Why does a complete binary tree of $n$ leaves have $2n-1$ nodes?

Any full binary tree can be seen as the structure of a single elimination tournament with $n$ teams corresponding to the leaves. Each non-leaf is a game in which the loser goes home and the winner goes up to the next round. There is one final champion, who wins the root game, and so there must be $(n-1)$ non-leaf nodes since every other team loses exactly once. Hence $n + (n-1) = 2n-1$ nodes altogether.
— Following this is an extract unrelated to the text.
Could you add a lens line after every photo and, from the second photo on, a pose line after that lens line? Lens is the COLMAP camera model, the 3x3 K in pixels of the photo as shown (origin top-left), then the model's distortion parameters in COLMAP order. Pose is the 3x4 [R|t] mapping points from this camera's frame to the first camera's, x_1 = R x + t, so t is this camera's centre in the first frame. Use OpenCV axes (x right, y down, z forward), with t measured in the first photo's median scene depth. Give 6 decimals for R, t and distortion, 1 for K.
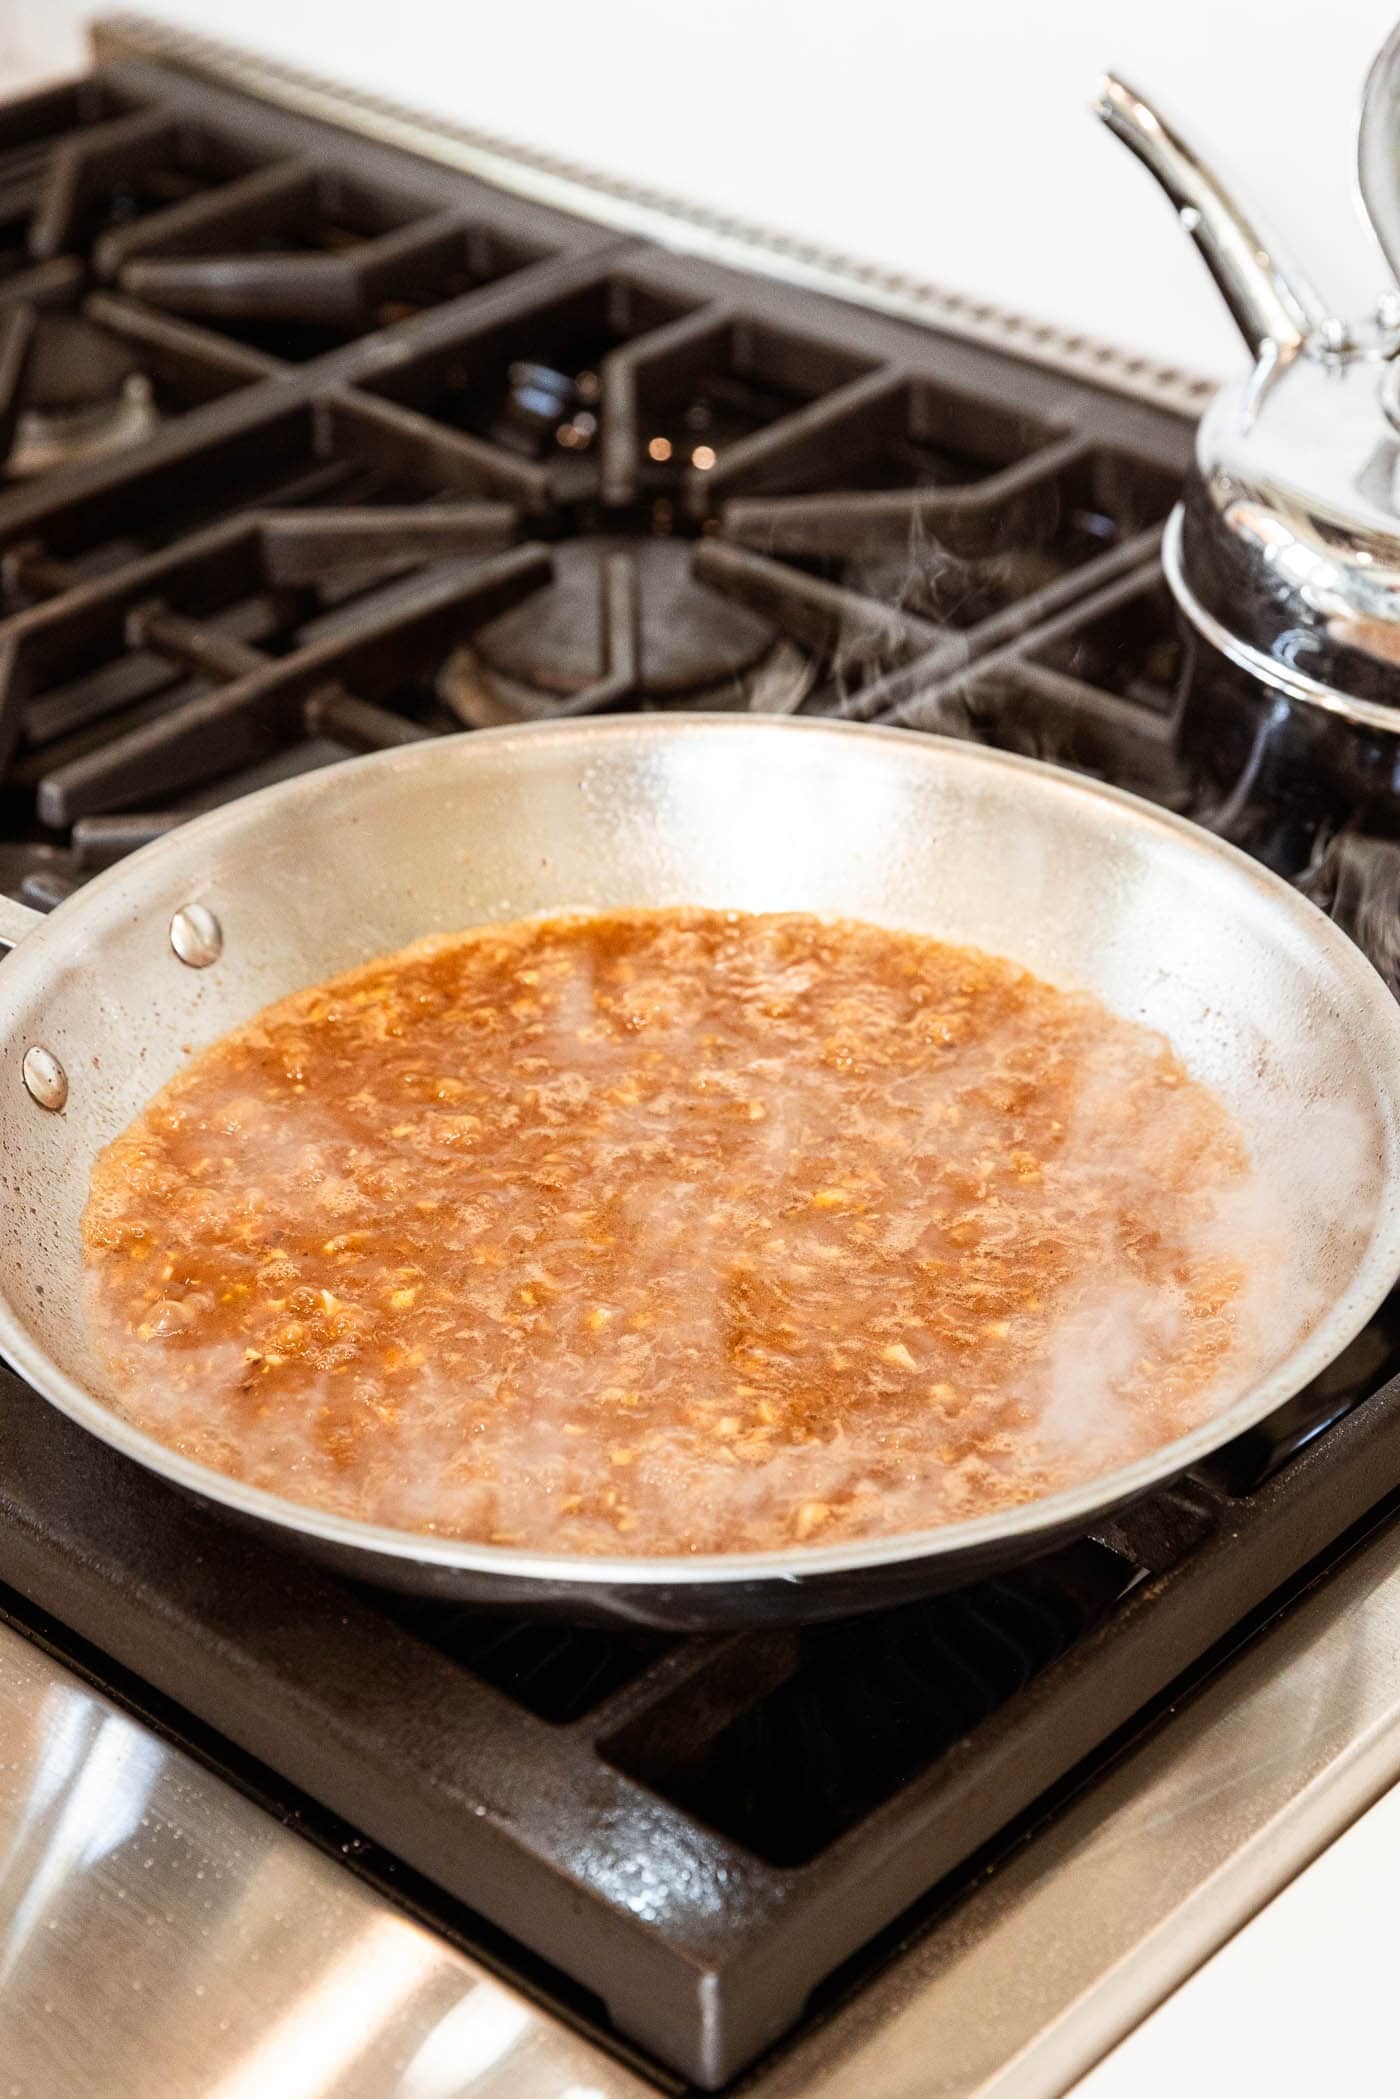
lens RADIAL K [[3927.7, 0, 769.0], [0, 3927.7, 1051.8], [0, 0, 1]] dist [0.031406, 0.075763]
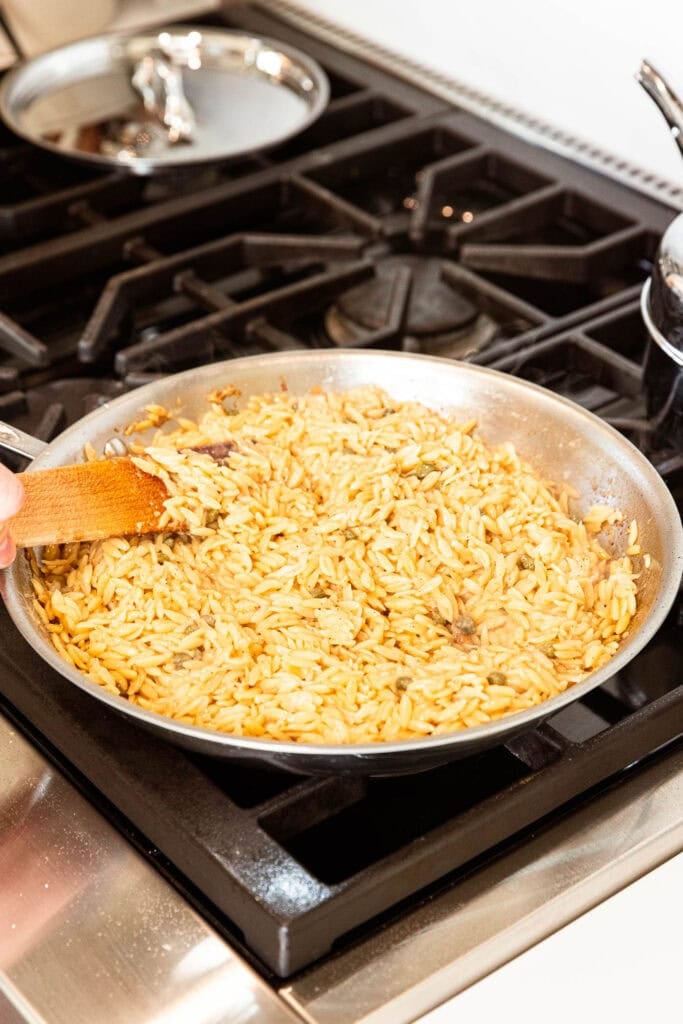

A perfect (complete and full) binary tree always has $2^m$ leaves for some $m$. Now how many nodes will it have? Well, it will have $1$ root, and $2$ children of the root, and $4$ total children of those children, and so on, up to and including the $2^m$ leaves. So there will be $$ 1 + 2 + 4 + 8 + \cdots + 2^m = \sum_{i = 0}^m 2^i $$ total nodes in a perfect binary tree with $2^m$ leaves. Now there is a standard formula that $$ \sum_{i = 0}^m 2^i = 2^{m+1} - 1. $$ If we start by saying that $n = 2^m$ is the number of leaves then $2^{m+1} -1$ nodes is the same as $2\cdot 2^m - 1 = 2n - 1$ nodes, which is the formula requested in the question.

Well start off with the parent node. If you only have one node, that's one leaf, and $2(1) - 1 = 1$. This equation implies that every time you add another leaf, then the total number of nodes will increase by 2.

Now adding two children means taking away one leaf (the parent used to be a leaf) and adding two new leaves, which gives a total of one new leaf. You are adding two nodes from one extra leaf, so it turns out this equation works out.